It’s no understatement to say 2020 has been a hard year. For the past 9 months, our lives have been turbulent, to say the least. We’ve dealt with the cancelling of in-person school and its activities, work, and vacations; lost jobs and money; periods of lock-down, isolation, and depression and anxiety; as well as sickness and death. Many of us wonder if Covid-19 and its effects will ever end. And now here we are celebrating Thanksgiving, and many of us, including me, have 2 questions: “Is there still a reason to be thankful?” and “Can we hold onto hope?”
This time a year, I start combing through my camera roll and begin to make our yearly “Wilson Family Year in Review” photo-book. As I started putting the book for 2020 together, I assumed it’d be less full and happy as the previous ones. However, as I kept scrolling through pictures, I surprisingly found I needed to keep adding more and more pages. Due to the looming, dark cloud of Covid-19 and its effects, I’d forgotten about the overwhelming number of great times our family shared together throughout the year. It was awesome to see and remember them! Despite having to cancel so many activities and trips (among other setbacks), we had numerous reasons to be thankful! So, yes, I believe if we take time to reflect, then we will see reasons we can be thankful.

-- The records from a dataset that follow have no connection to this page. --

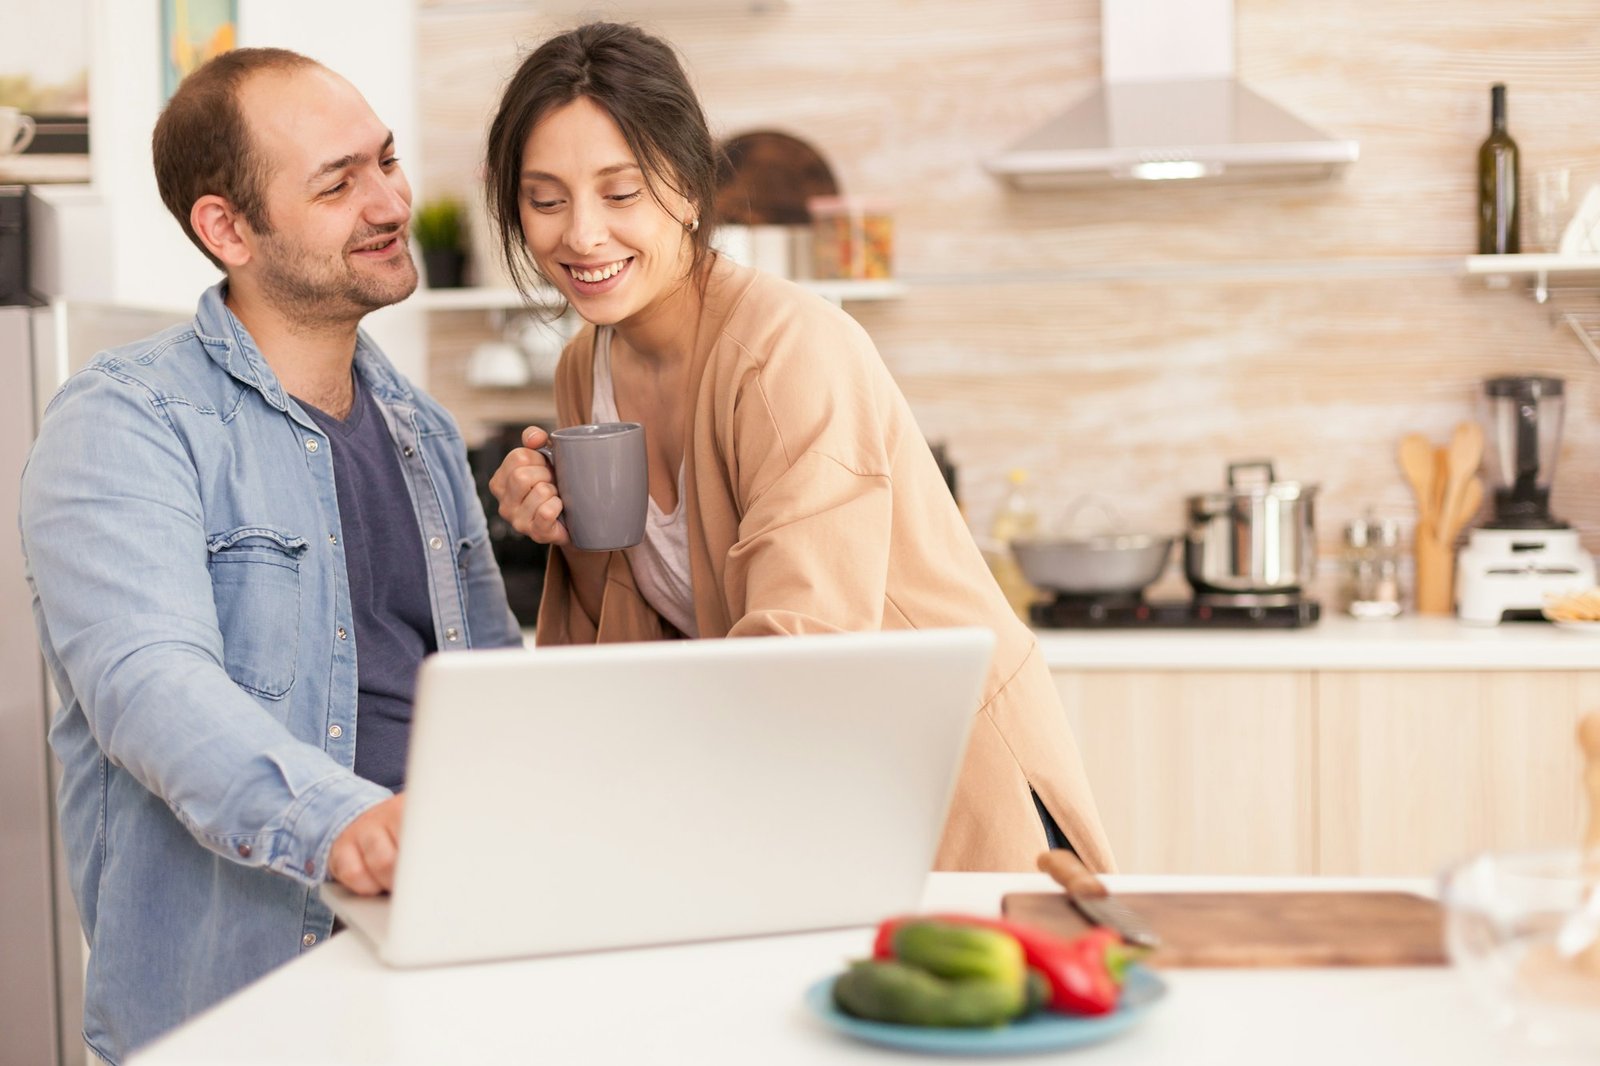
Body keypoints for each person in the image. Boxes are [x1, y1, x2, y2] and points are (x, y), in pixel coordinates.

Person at [484, 23, 1113, 873]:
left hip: (945, 785)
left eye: (621, 192)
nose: (583, 235)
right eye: (546, 200)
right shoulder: (583, 366)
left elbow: (805, 648)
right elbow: (629, 638)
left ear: (689, 187)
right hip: (806, 788)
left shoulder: (788, 350)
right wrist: (560, 528)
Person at [18, 48, 521, 1064]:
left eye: (385, 161)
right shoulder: (129, 418)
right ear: (227, 229)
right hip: (244, 1005)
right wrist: (348, 825)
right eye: (338, 185)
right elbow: (150, 685)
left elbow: (493, 687)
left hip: (444, 955)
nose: (389, 202)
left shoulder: (422, 430)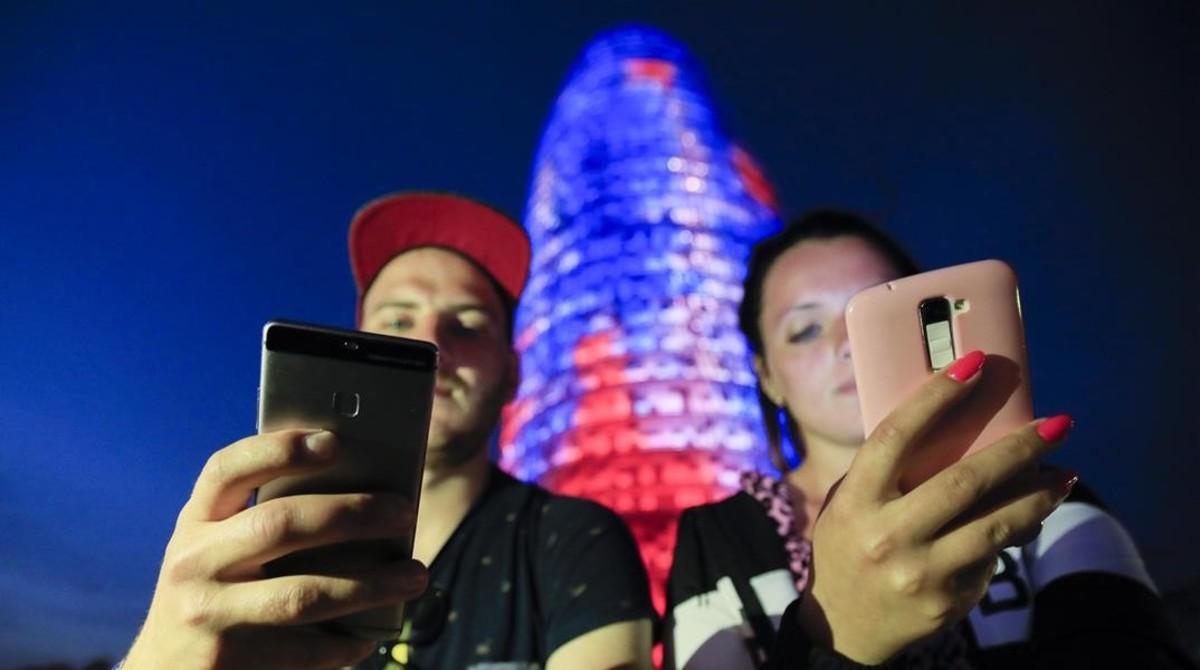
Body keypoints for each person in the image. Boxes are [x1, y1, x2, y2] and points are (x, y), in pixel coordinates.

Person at [121, 193, 655, 670]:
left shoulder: (571, 542)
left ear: (512, 373)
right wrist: (163, 657)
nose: (431, 347)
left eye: (467, 325)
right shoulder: (249, 561)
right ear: (354, 347)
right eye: (398, 322)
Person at [666, 210, 1195, 669]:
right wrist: (837, 638)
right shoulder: (714, 540)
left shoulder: (1042, 503)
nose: (847, 345)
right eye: (805, 330)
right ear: (767, 378)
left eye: (875, 318)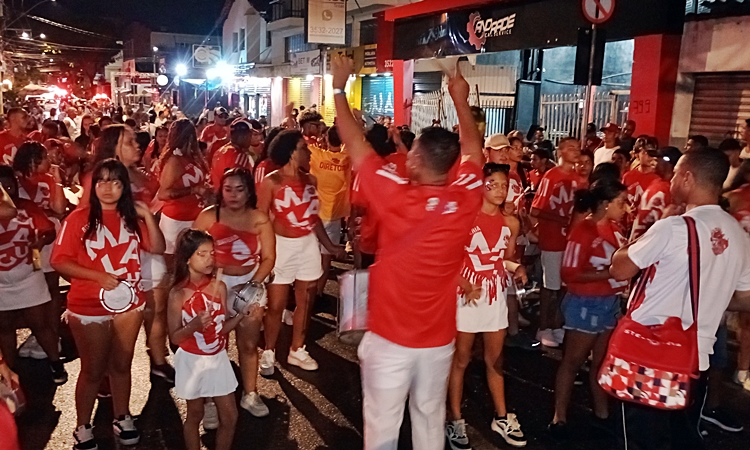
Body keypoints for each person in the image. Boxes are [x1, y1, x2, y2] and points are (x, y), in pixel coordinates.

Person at [332, 54, 485, 450]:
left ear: (415, 159)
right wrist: (460, 97)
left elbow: (355, 144)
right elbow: (474, 153)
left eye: (412, 150)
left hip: (389, 339)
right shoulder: (465, 197)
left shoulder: (394, 195)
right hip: (438, 341)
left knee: (382, 426)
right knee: (429, 419)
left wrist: (339, 87)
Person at [610, 149, 750, 450]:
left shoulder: (673, 227)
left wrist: (652, 229)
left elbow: (619, 268)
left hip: (650, 355)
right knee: (681, 438)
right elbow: (745, 298)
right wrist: (713, 296)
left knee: (641, 440)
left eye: (675, 174)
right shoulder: (739, 235)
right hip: (695, 360)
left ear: (688, 178)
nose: (671, 180)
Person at [51, 159, 165, 450]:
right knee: (92, 369)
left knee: (122, 364)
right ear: (93, 186)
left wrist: (147, 215)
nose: (107, 188)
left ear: (124, 186)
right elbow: (59, 261)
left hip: (130, 302)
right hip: (88, 305)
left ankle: (122, 416)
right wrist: (98, 276)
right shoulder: (78, 218)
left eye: (115, 181)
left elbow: (157, 247)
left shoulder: (132, 218)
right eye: (101, 181)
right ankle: (82, 426)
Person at [446, 163, 528, 449]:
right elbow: (447, 259)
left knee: (496, 360)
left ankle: (501, 416)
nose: (500, 190)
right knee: (461, 359)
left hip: (495, 295)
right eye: (493, 184)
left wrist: (517, 267)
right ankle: (455, 419)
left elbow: (502, 259)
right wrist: (465, 284)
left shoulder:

Ok, what about hope? How can we have hope that our future will be better? I was recently looking up a popular Bible verse in the book of Lamentations 3 to share with a friend who I knew needed some encouragement. However, as I read more of the scripture, the more I realized the ancient text (it was written 2,500 years ago!) began to apply to our lives in 2020. You see, when we look only at our circumstances, then our “future and hope is lost” (verses 16-18), and we “become depressed” (verse 20). I think this is the view where many, including myself, often live our daily lives. It’s easy to. Just look around or watch any media outlet, and your hope will vanish quicker than free food at a surgical residency program (that’s very fast, trust me or just ask a surgeon)! So what’s the remedy to regain and keep ahold of hope? Verses 21-24 say “Yet I still dare to hope when I remember this: the faithful love of God never ends! His mercies never cease! Great is His faithfulness; His mercies are new each morning. The Lord is all I have, and I will put my hope in Him.” It’s really very simple: maintaining a hopeful attitude all depends on what the object of your hope is. Is it prosperity and money? Political leadership? A relationship? Wellness and health? Prestige or popularity? All of these can, and likely will, as many of us have seen this year, leave you empty at some point. Hope in God is the only hope that will endure through anything.
“For I know the plans I have for you,” declares the Lord, “plans to prosper you and not to harm you, plans to give you hope and a future”, Jeremiah 29:11 (NIV).